Almost 2 months now. But she is a rehome. She's about 2+ years old. I don't think she had a lot of socialization with people before. She shared a cage with an older female hedgie before she came to us & before that, she was in a pet store. So...she has really come a long way so far. Her personality is starting to come out & we are bonding. Well, I bonded with her before I met her, but she is starting to bond with me.


----------



## ReginasMommy (Apr 13, 2011)

Awww, what a pretty little girl! I am thoroughly enjoying all the vids, by the way...


----------



## Rainy (Jul 27, 2011)

Pepper is adorable! Is she sleeping on satin sheets?!? I wanna be your hedgie!

Just open the flood gates and show those videos!!


----------



## Hissy-Fit-Hazel (Jul 15, 2011)

Oh Pepper is a cutie too  There can never be too many videos & pics ya know


----------



## PJM (May 7, 2010)

Thanks guys! I'm really falling for her.  

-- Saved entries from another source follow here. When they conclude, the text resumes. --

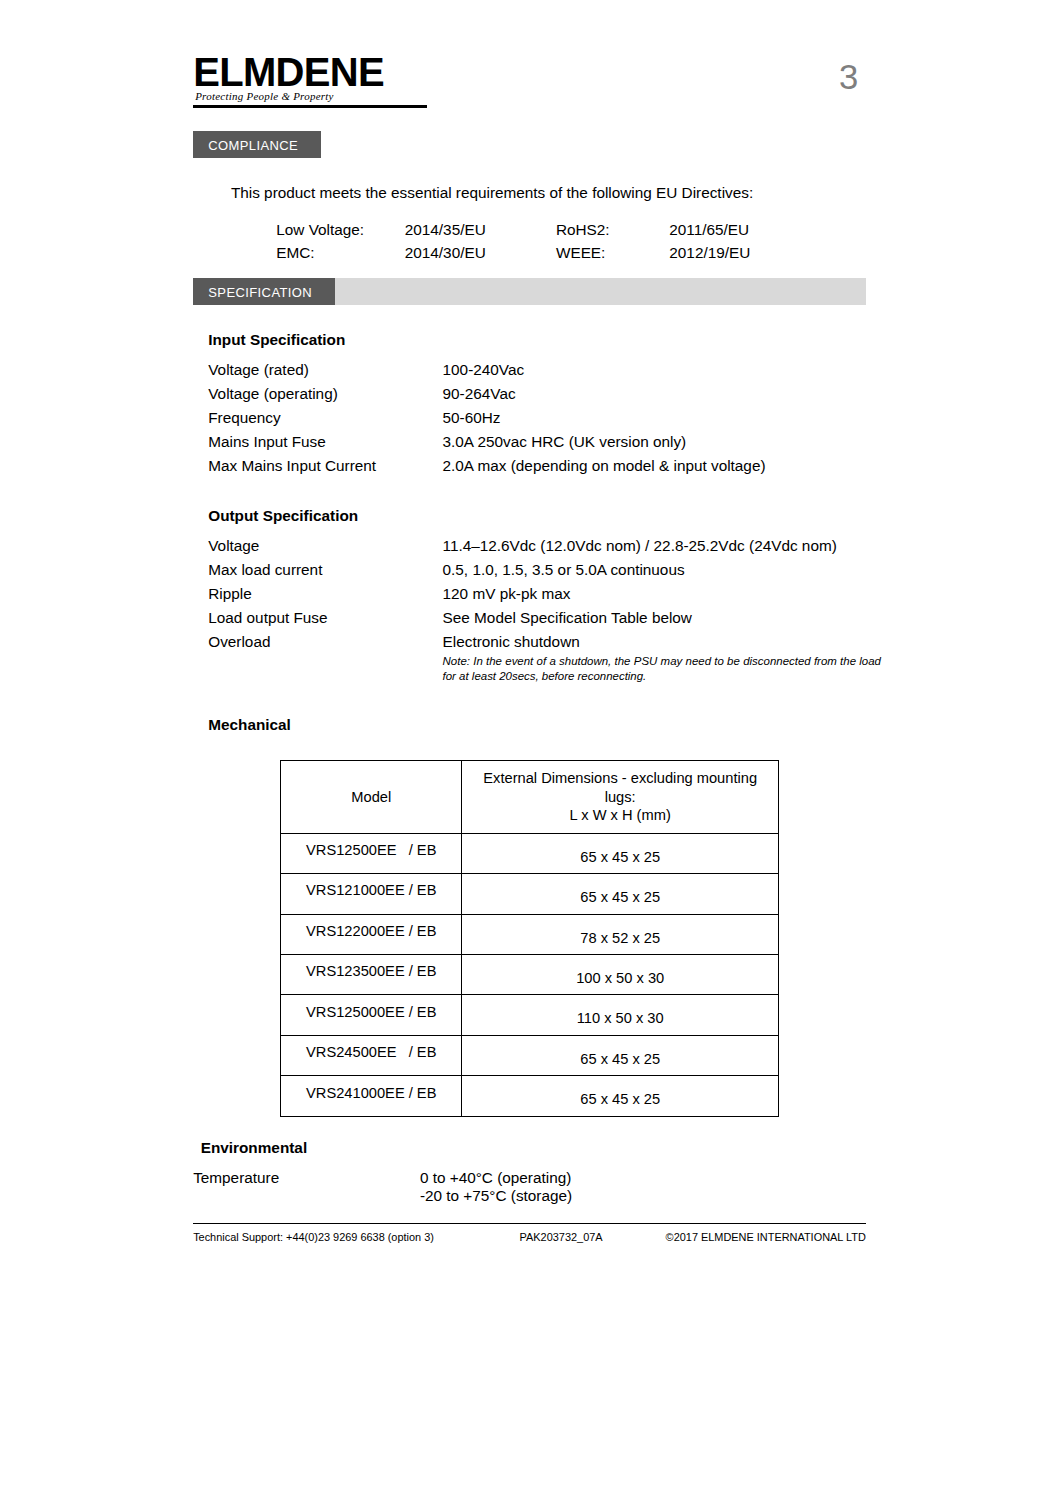ELMDENE
Protecting People & Property
3
Compliance
This product meets the essential requirements of the following EU Directives:
| Low Voltage: | 2014/35/EU | RoHS2: | 2011/65/EU |
| EMC: | 2014/30/EU | WEEE: | 2012/19/EU |
Specification
Input Specification
| Voltage (rated) | 100-240Vac |
| Voltage (operating) | 90-264Vac |
| Frequency | 50-60Hz |
| Mains Input Fuse | 3.0A 250vac HRC (UK version only) |
| Max Mains Input Current | 2.0A max (depending on model & input voltage) |
Output Specification
| Voltage | 11.4–12.6Vdc (12.0Vdc nom) / 22.8-25.2Vdc (24Vdc nom) |
| Max load current | 0.5, 1.0, 1.5, 3.5 or 5.0A continuous |
| Ripple | 120 mV pk-pk max |
| Load output Fuse | See Model Specification Table below |
| Overload | Electronic shutdown Note: In the event of a shutdown, the PSU may need to be disconnected from the load for at least 20secs, before reconnecting. |
Mechanical
| Model | External Dimensions - excluding mounting lugs: L x W x H (mm) |
| --- | --- |
| VRS12500EE / EB | 65 x 45 x 25 |
| VRS121000EE / EB | 65 x 45 x 25 |
| VRS122000EE / EB | 78 x 52 x 25 |
| VRS123500EE / EB | 100 x 50 x 30 |
| VRS125000EE / EB | 110 x 50 x 30 |
| VRS24500EE / EB | 65 x 45 x 25 |
| VRS241000EE / EB | 65 x 45 x 25 |
Environmental
| Temperature | 0 to +40°C (operating) -20 to +75°C (storage) |
Technical Support: +44(0)23 9269 6638 (option 3)
PAK203732_07A
©2017 ELMDENE INTERNATIONAL LTD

Not satin sheets. lol. But I fell in love with that fabric years ago when I worked at a fabric store & bought the whole bolt. I was going to make a comforter, curtains & pillows. But hubby said it was too girly & he didn't really like it. But now Zoey & Pepper are using it! :lol:


----------



## cylaura (Jan 13, 2011)

Yay Pepper! I am so glad we got a video of her too.  And I think you should know we never get tired of cute hedgie videos around here... 

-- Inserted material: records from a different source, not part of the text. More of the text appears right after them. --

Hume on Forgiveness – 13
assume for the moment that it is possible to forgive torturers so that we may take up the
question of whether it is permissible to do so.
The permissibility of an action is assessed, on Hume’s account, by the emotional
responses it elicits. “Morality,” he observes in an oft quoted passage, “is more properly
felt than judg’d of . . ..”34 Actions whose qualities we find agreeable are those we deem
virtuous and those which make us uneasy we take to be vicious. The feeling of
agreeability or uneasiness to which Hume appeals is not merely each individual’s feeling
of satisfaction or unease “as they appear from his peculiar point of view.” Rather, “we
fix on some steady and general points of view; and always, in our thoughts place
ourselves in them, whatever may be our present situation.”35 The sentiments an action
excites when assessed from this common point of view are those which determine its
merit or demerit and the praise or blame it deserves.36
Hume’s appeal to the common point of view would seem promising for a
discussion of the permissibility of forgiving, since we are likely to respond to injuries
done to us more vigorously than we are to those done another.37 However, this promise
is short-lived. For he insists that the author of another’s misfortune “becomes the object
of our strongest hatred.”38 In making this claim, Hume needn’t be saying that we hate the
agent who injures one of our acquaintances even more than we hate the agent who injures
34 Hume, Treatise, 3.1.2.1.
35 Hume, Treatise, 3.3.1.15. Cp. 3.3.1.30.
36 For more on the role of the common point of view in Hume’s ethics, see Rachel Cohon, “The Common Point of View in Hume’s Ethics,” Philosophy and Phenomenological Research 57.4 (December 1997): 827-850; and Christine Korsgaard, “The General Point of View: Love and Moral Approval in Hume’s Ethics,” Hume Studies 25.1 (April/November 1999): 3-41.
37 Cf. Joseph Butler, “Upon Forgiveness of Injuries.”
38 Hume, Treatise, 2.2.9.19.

Also, I'm so glad to know I am not the only person who uses that tone of voice (and those exact same types of phrases) when I wake up my hedgehog in the morning. My BOY hedgehog. :roll:


----------



## PJM (May 7, 2010)

:lol: Yeah, I use the same voice & phrasing for my boy Cholla too. But the really sad thing is...I do it for hedgie-daddy too! :lol: :lol: Sweetie, sweetheart, honey, baby...he never knows if I'm talking to him or the hedgies! :roll: :lol:


----------



## hanhan27 (May 12, 2011)

Pepper is a doll! It's easy to see that she has come a long way since you brought her home, based off of the first few stories you told us about her. It's wonderful to hear about hedgies progressing with their owners.


----------